Perfect, he thought.
He stood and turned the axe around and swung again. The long pickax side sank deep. After he wedged it loose, he looked down and smiled. There was now an opening into the building below.
Once he had four such holes into the building two feet apart in a rough square, he paused for a moment, his face a sheen of sweat. He leaned on the shaft of the axe like a farmer resting in a field. Out behind the factory he took in the clear view of the bridge, the flowing river, the lights of the roadblock on the ridge on its other side.
He giggled as he dropped the axe and retrieved the gas can. He proceeded to pour the gasoline hole to hole to hole to hole and back.
The heady sweet masculine reek of the fuel was invigorating. As was the sound of it splattering into the factory floor below. After the can was empty, he tossed it aside and wiped his hands on the thighs of his tactical pants and lit a cigarette. The red cherry on it pulsed as he blew on its tip.
He took in a deep drag and let it out with a few smoke rings.
Then he flicked it.
“Nothing but net,” he said as it tumbled end over end and disappeared down into the first gasoline drenched hole.
There was a pause and then a ribbon of flame flicked out of the hole like a large tongue out of a mouth.

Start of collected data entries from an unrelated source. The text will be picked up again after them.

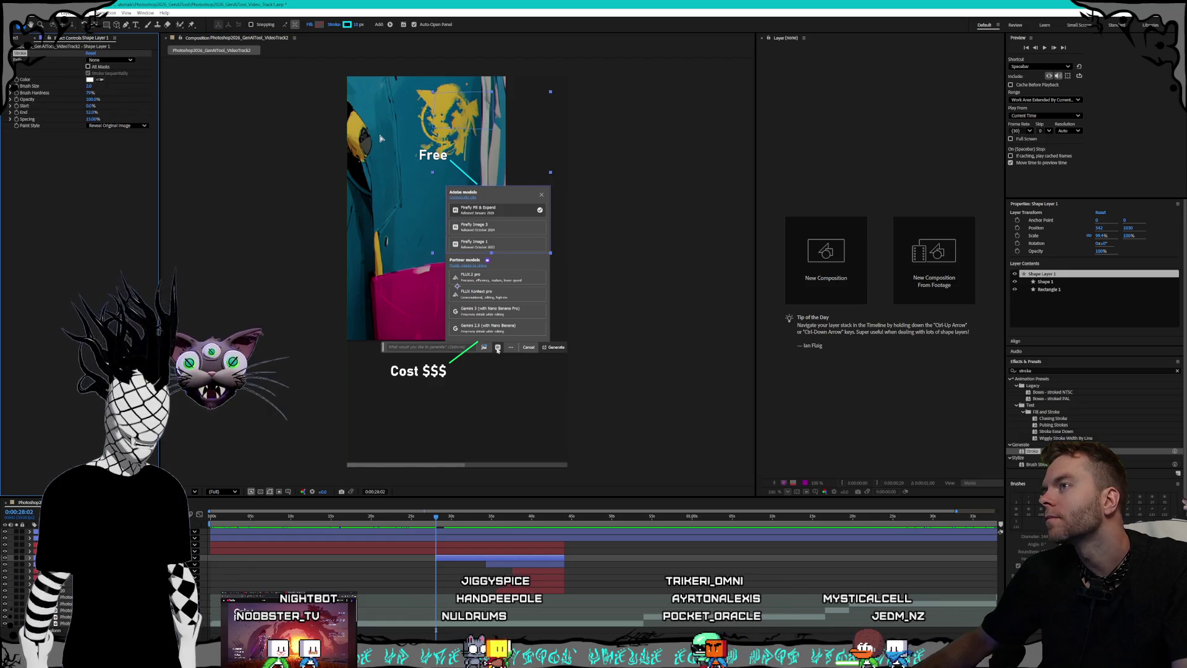
Step: Undo the Stroke effect and extra pen path, move the playhead later, and open the Layer menu
{"action": "key", "text": "ctrl+z"}
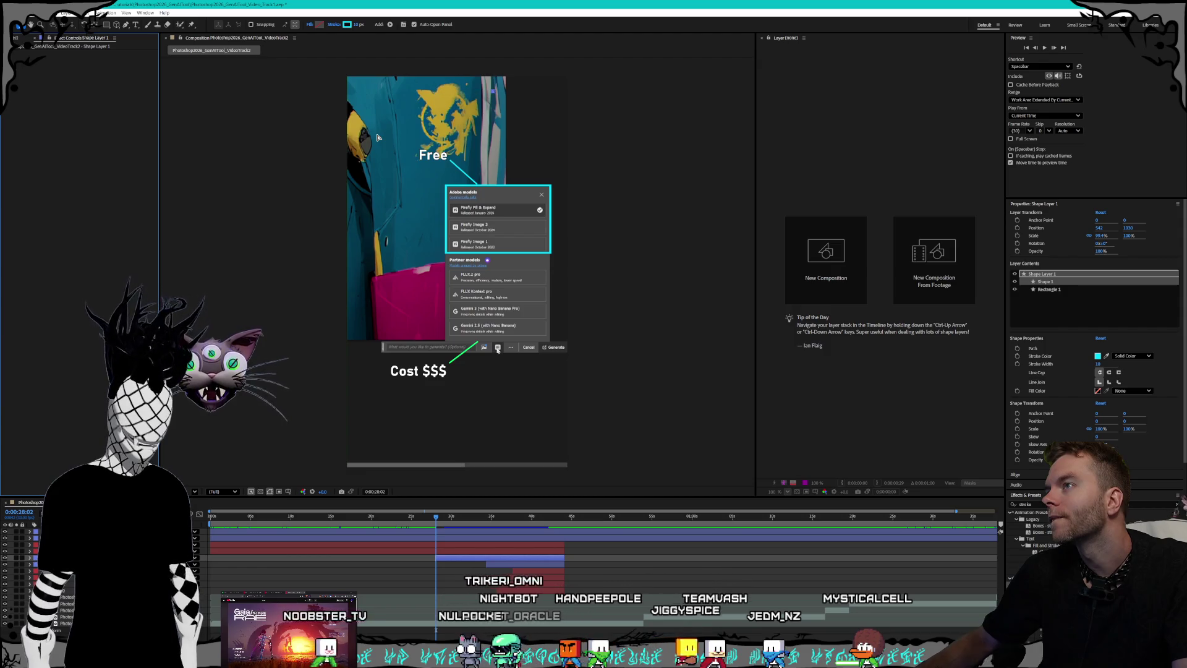
{"action": "key", "text": "ctrl+z"}
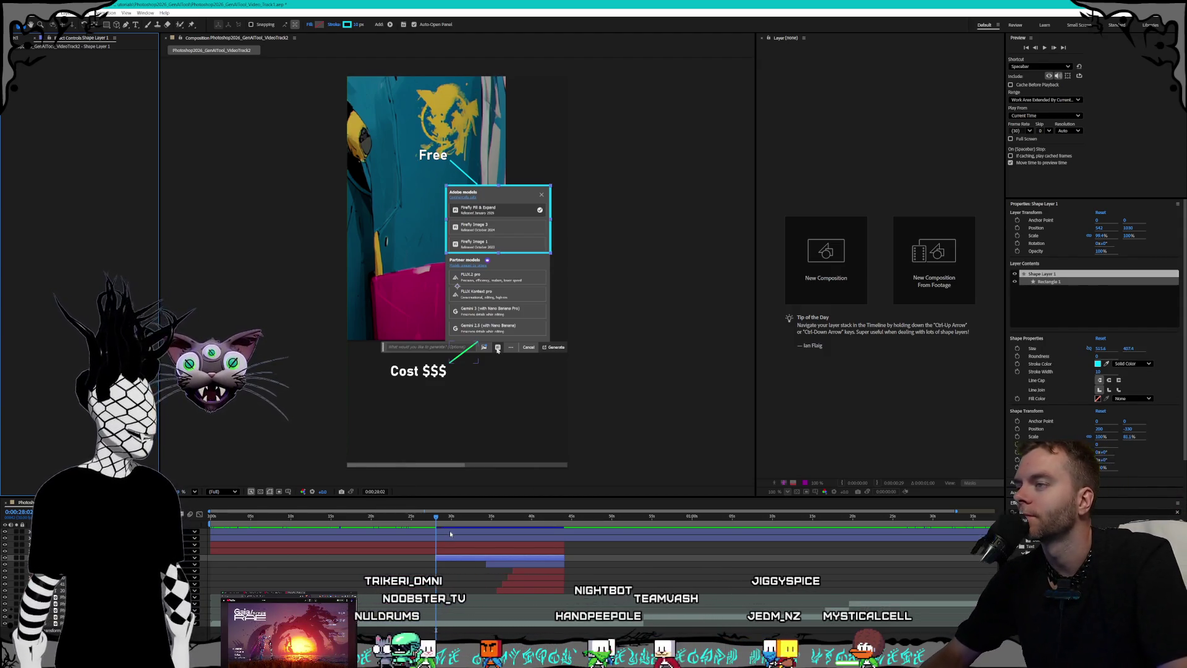
{"action": "left_click", "coordinate": [449, 517]}
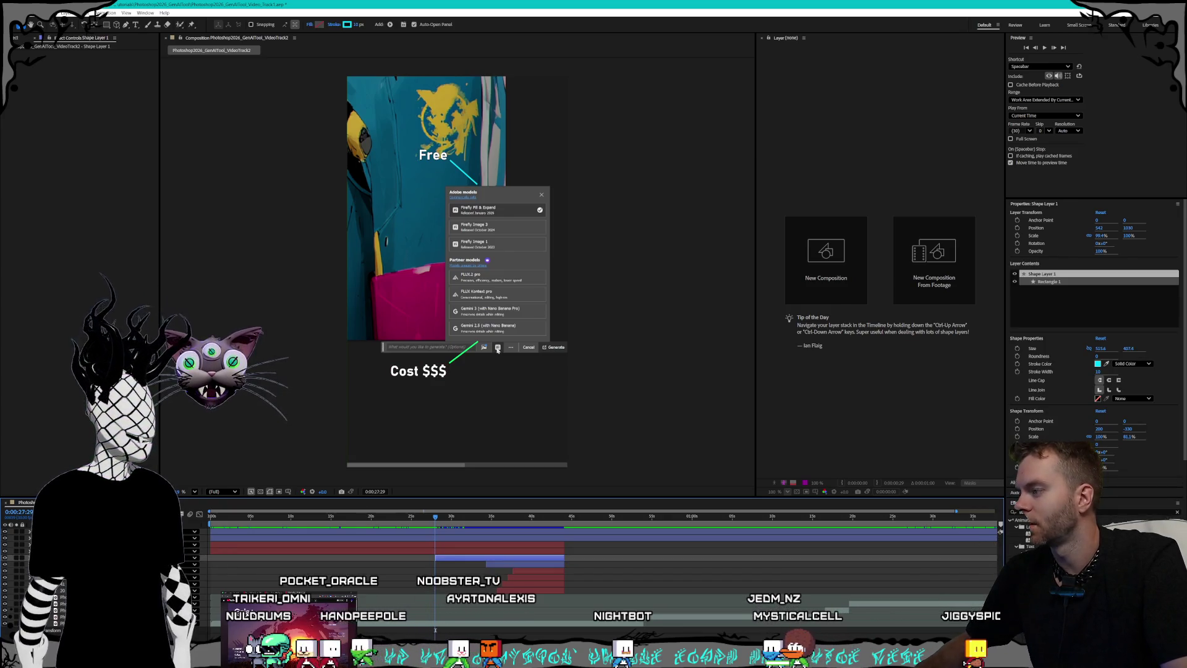
{"action": "left_click", "coordinate": [106, 13]}
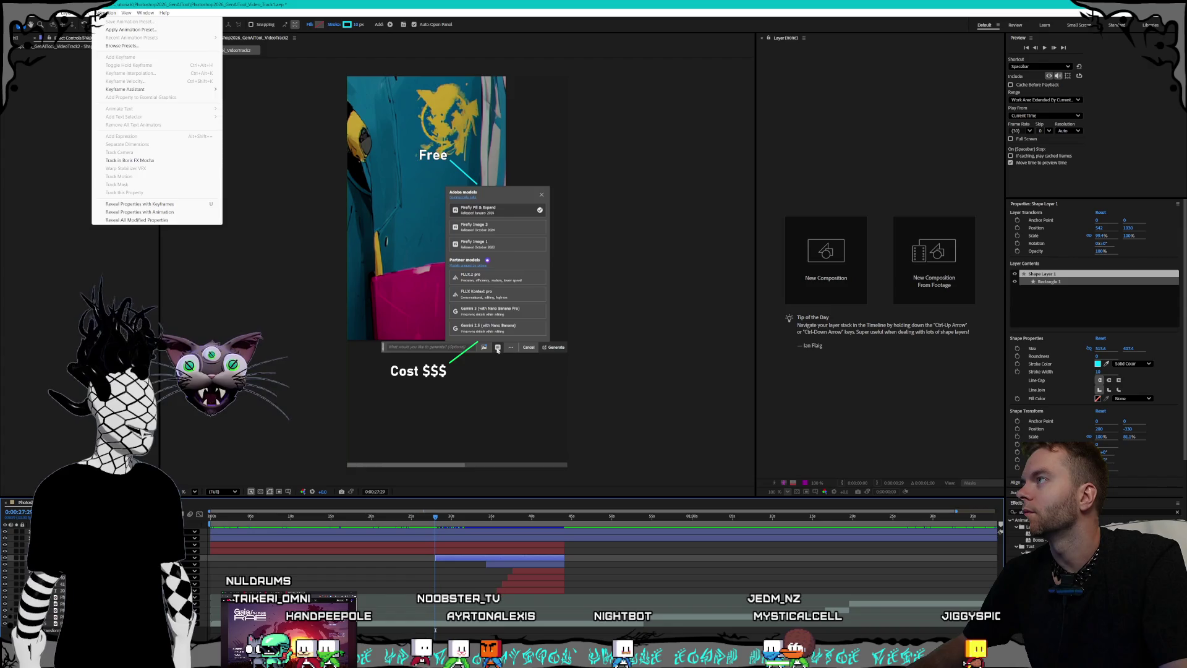
Step: Add a new empty Shape Layer 5 via Layer > New and start it at the current time
{"action": "mouse_move", "coordinate": [68, 13]}
{"action": "mouse_move", "coordinate": [179, 24]}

Then there were two tongues, then a trio, then a quartet.
The smoke started to rise and Shaw began to back away from the flames toward the platform, smiling ear to ear.
71
When the shooting finally stopped, I was on the north end of the second story of the old factory building by one of the blasted-out windows.

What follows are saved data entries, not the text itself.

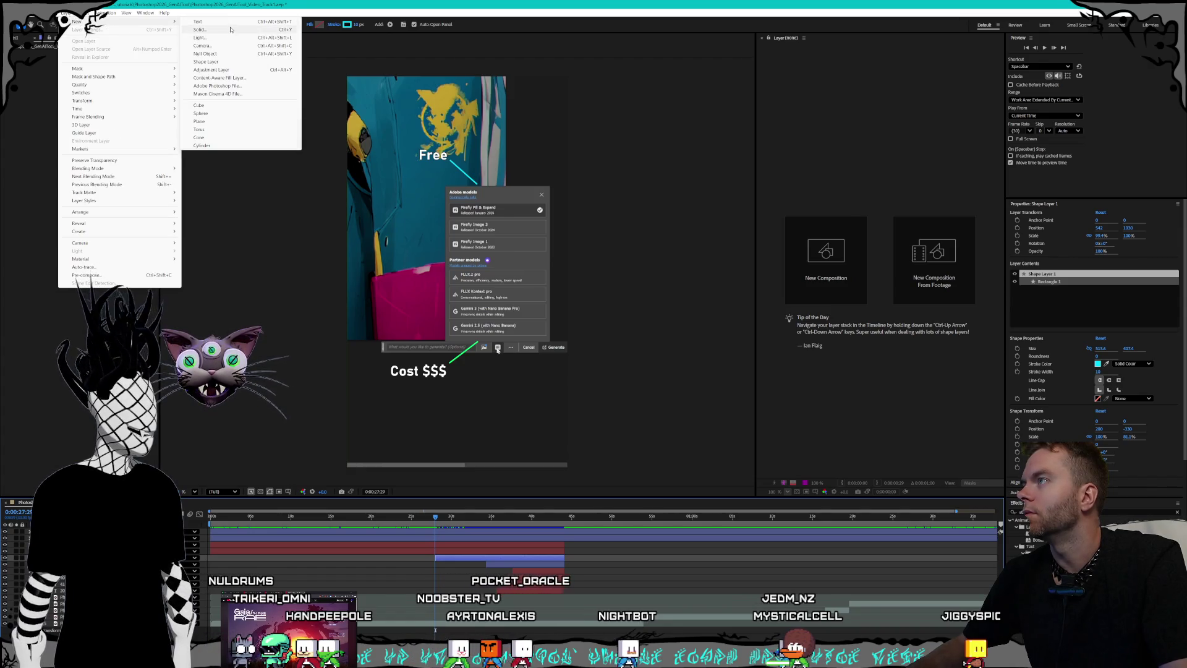
{"action": "left_click", "coordinate": [228, 62]}
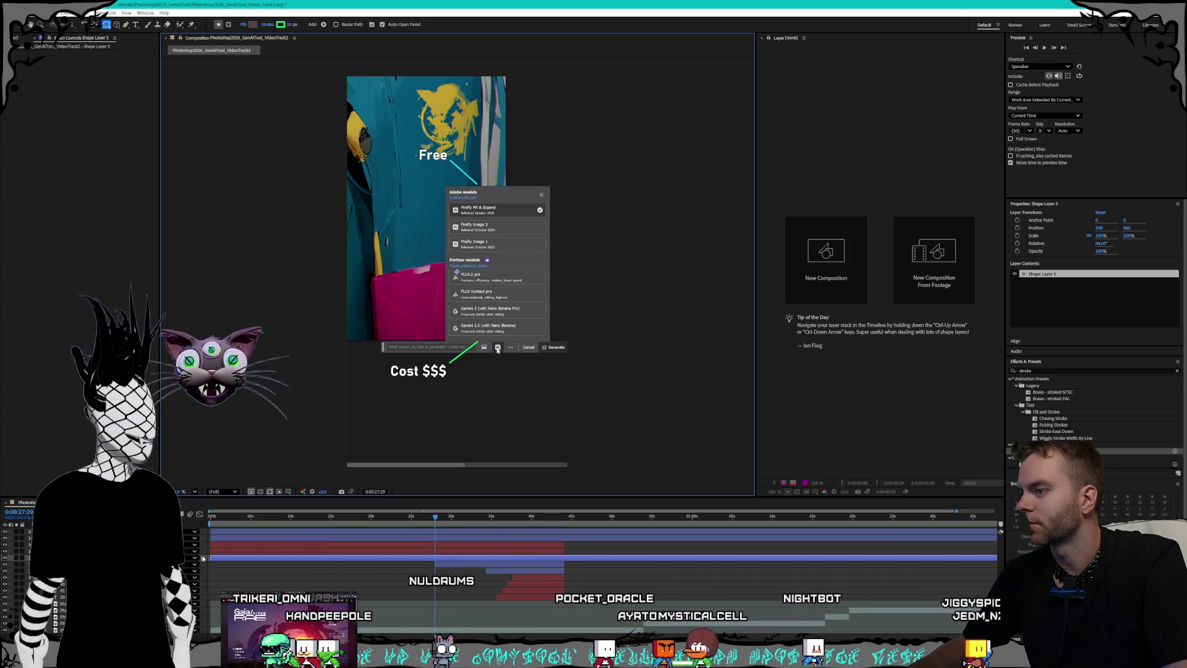
{"action": "key", "text": "alt+bracketleft"}
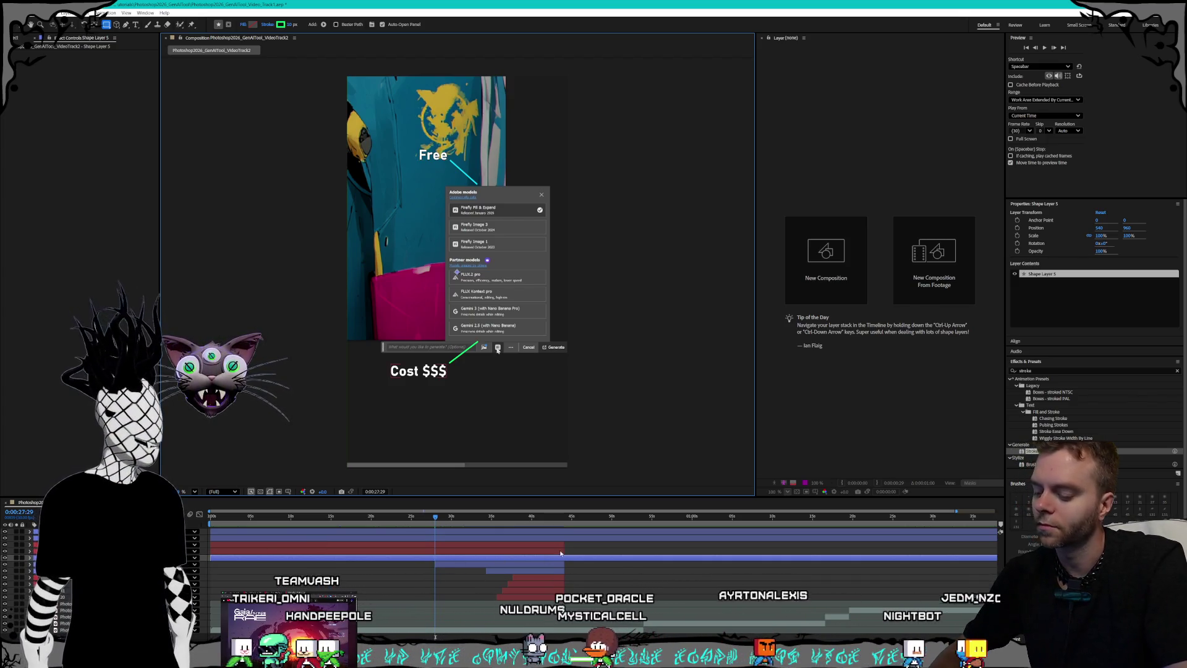
Step: Trim Shape Layer 5 to end where the callout boxes fade and start near 27 seconds
{"action": "left_click", "coordinate": [563, 518]}
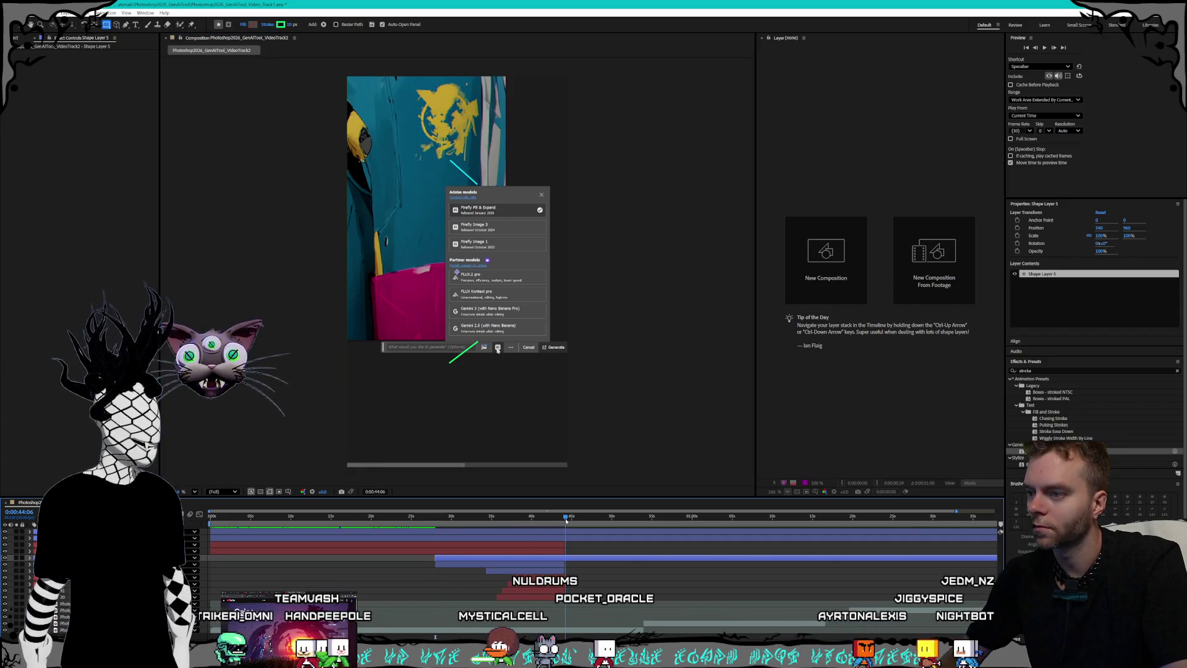
{"action": "left_click_drag", "start_coordinate": [564, 520], "coordinate": [564, 520]}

Eyes closed, flat down on my belly with my cheek pressed to the floor, it took me almost a full minute to brush the glass dust out of my hair and eyes in order to look around.
I should have kept my eyes closed.
The room around me looked like an artillery shell had struck a direct hit on a landfill. Not just the windows had been shot out, but everything that was above waist height in the room. The antique furniture and cabinets and paintings and knickknacks and toys. Everything was broken, cracked, pulverized or in splinters. There were even big hunks missing out of the plaster and brick walls where they had been peppered with countless rounds.
When I had antagonized the mercenary on the SAT phone it was to make him do something emotional, to get him to do something stupid.
But maybe the additional anger I’d drawn out of him, I thought as I helped Colleen crawl out from behind a bullet-riddled chest of drawers, hadn’t been the best idea after all.
“Where to now?” she said.
“The middle stairwell. Come on. And stay down. Those windows are exposed now. There might be snipers.”
Down on all fours careful to avoid the glass, we crawled away south toward the stairs.